> _What the exercise asks_:
Switch every occurrence of "Aggravated Assault" to "Simple Assault" in the entries below and reproduce them with nothing else changed. Omit the pictures from the output.

> _Supplied material_:
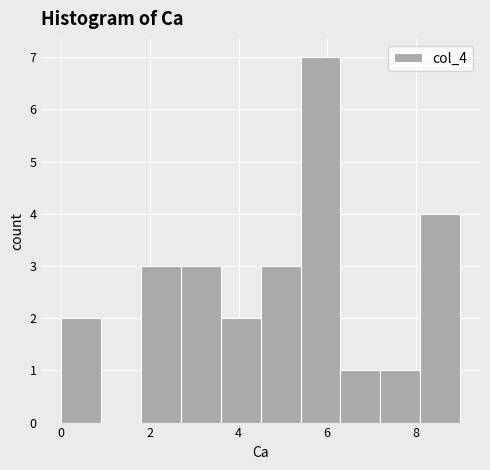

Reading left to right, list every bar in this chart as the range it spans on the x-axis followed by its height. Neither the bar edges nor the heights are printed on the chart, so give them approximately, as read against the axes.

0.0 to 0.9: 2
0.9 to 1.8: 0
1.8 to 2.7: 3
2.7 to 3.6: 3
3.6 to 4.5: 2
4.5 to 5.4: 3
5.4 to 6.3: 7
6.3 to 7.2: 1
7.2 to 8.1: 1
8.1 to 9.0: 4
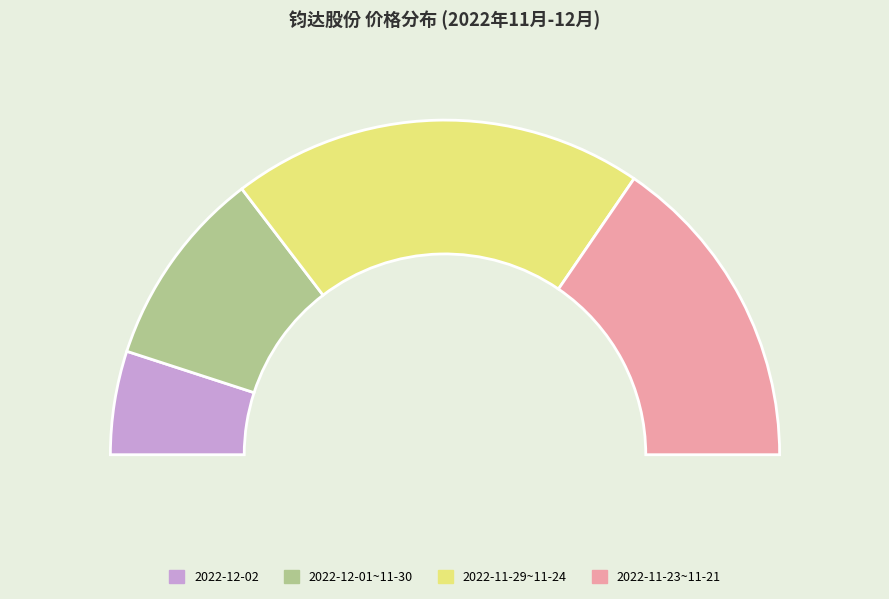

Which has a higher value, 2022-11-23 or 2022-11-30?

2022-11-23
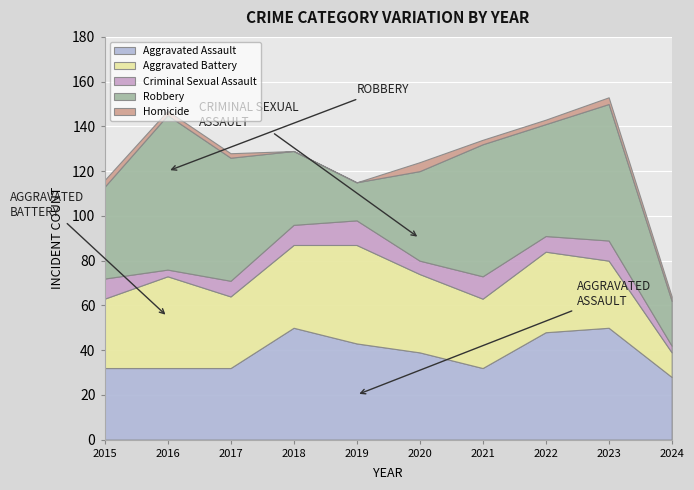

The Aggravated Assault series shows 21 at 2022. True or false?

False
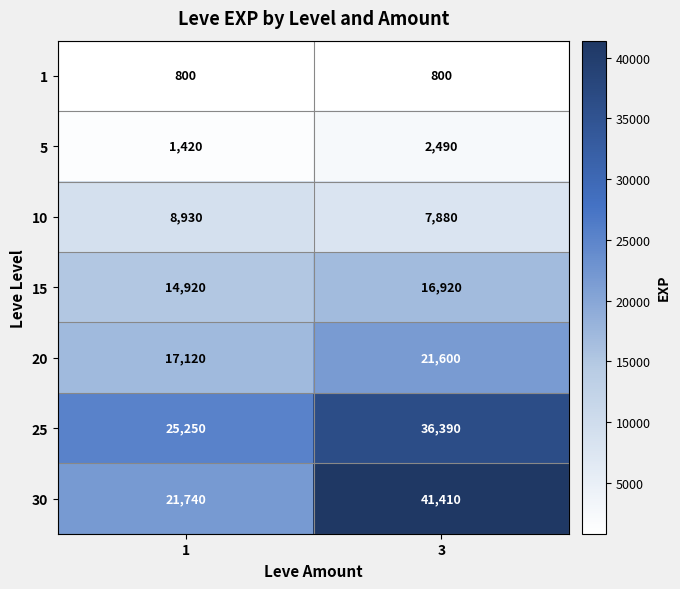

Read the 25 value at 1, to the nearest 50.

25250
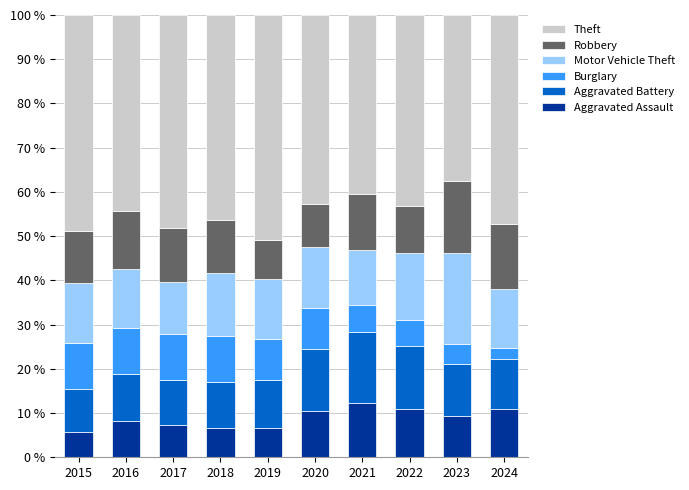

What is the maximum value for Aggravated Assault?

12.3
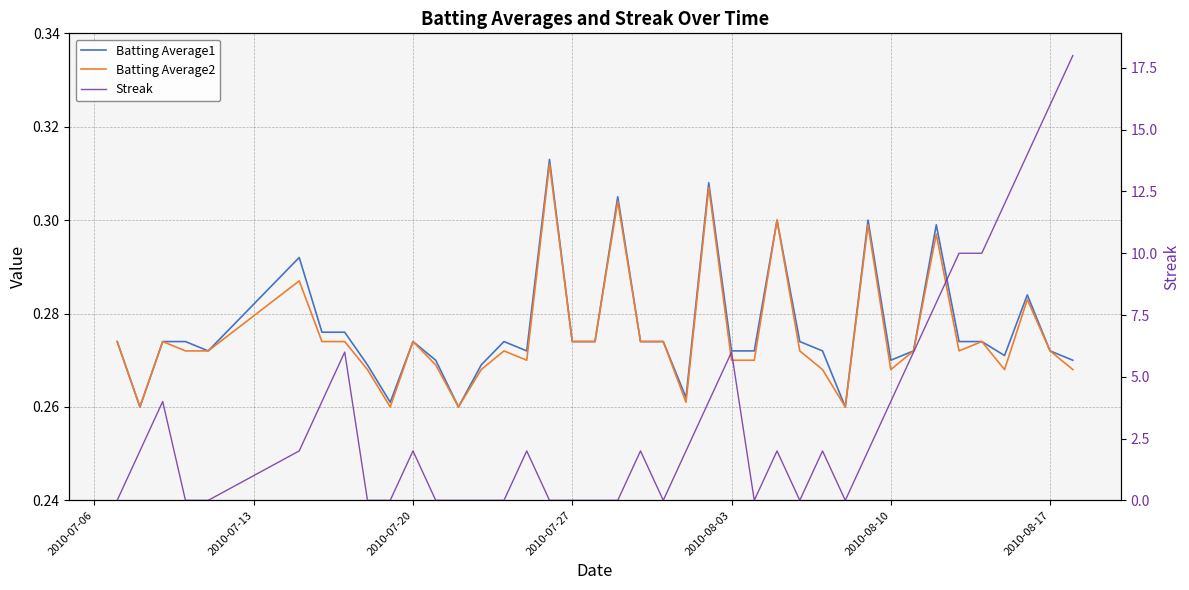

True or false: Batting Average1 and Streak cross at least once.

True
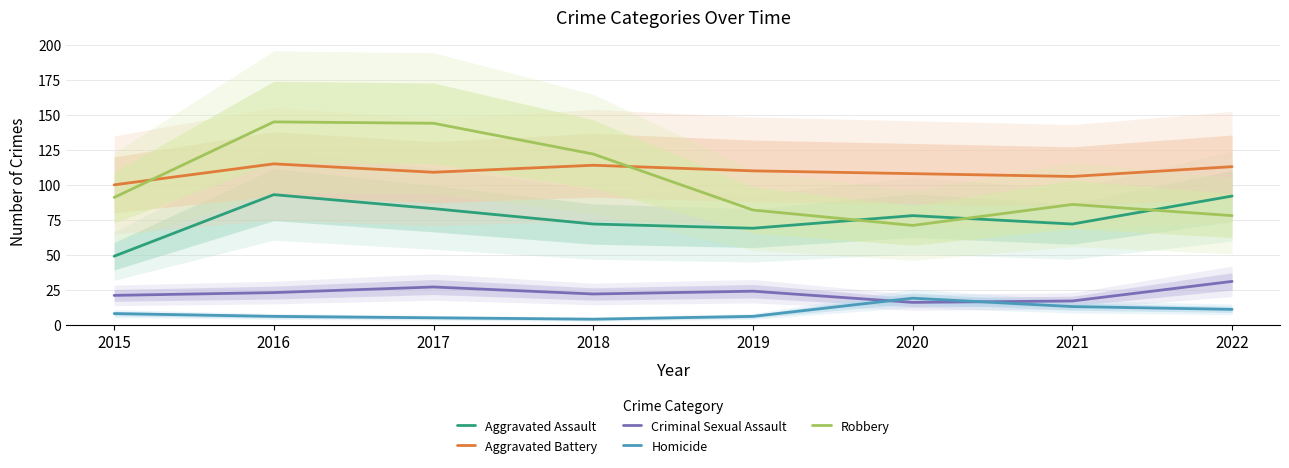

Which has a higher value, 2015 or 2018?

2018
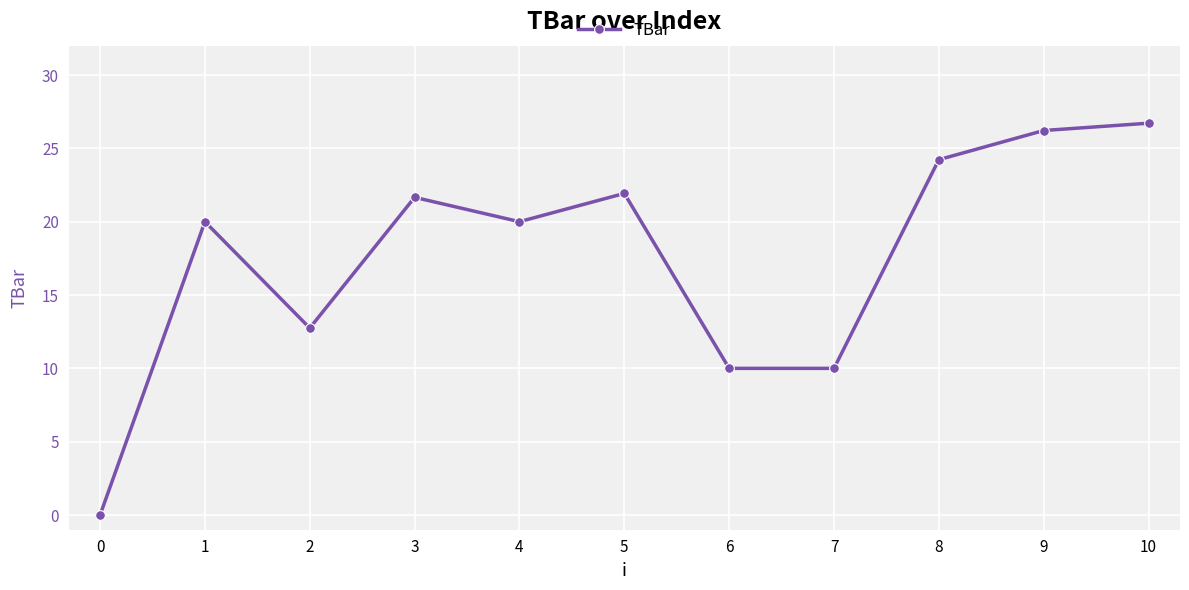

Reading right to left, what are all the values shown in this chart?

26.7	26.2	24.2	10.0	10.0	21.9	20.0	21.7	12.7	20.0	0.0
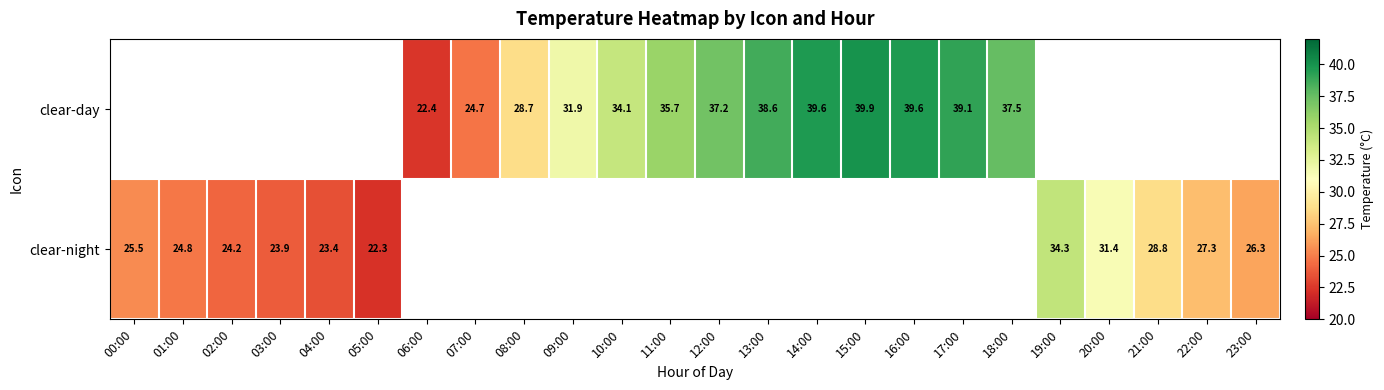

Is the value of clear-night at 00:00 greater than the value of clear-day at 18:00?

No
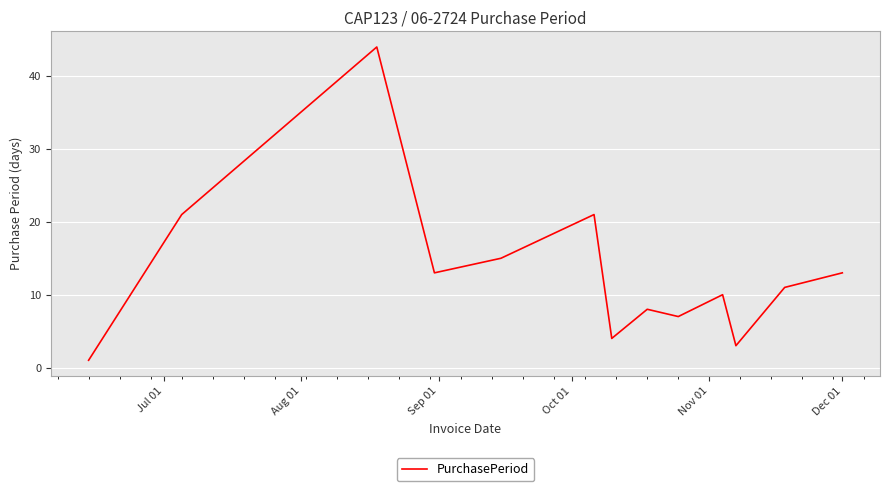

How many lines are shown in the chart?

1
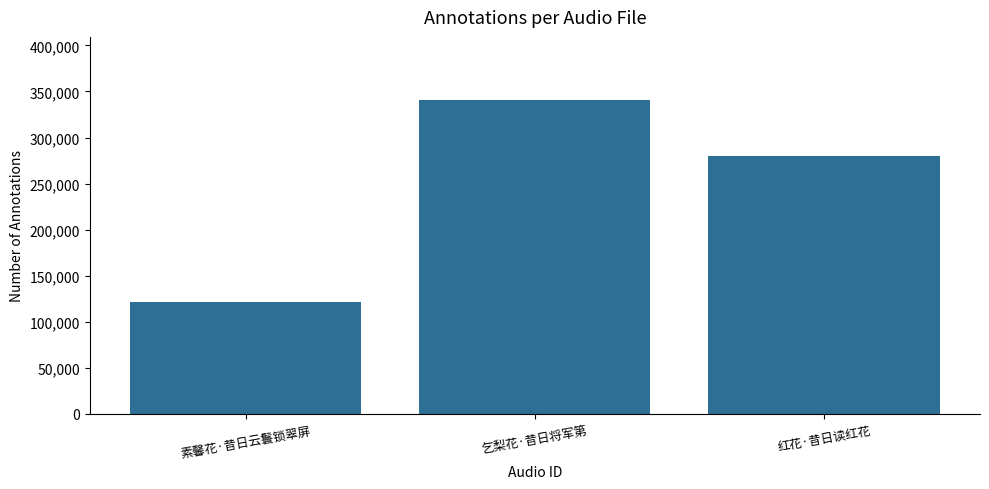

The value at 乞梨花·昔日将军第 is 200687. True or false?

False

> _Worked solution_:
Reading left to right, list every bar in this chart as the range it spans on the x-axis followed by its height. Neither the bar edges nor the heights are printed on the chart, so give them approximately, as read against the axes.

0.0 to 0.9: 2
0.9 to 1.8: 0
1.8 to 2.7: 3
2.7 to 3.6: 3
3.6 to 4.5: 2
4.5 to 5.4: 3
5.4 to 6.3: 7
6.3 to 7.2: 1
7.2 to 8.1: 1
8.1 to 9.0: 4

Which has a higher value, 2022-11-23 or 2022-11-30?

2022-11-23

The Simple Assault series shows 21 at 2022. True or false?

False

Read the 25 value at 1, to the nearest 50.

25250

What is the maximum value for Simple Assault?

12.3

True or false: Batting Average1 and Streak cross at least once.

True

Which has a higher value, 2015 or 2018?

2018

Reading right to left, what are all the values shown in this chart?

26.7	26.2	24.2	10.0	10.0	21.9	20.0	21.7	12.7	20.0	0.0

Is the value of clear-night at 00:00 greater than the value of clear-day at 18:00?

No

How many lines are shown in the chart?

1

The value at 乞梨花·昔日将军第 is 200687. True or false?

False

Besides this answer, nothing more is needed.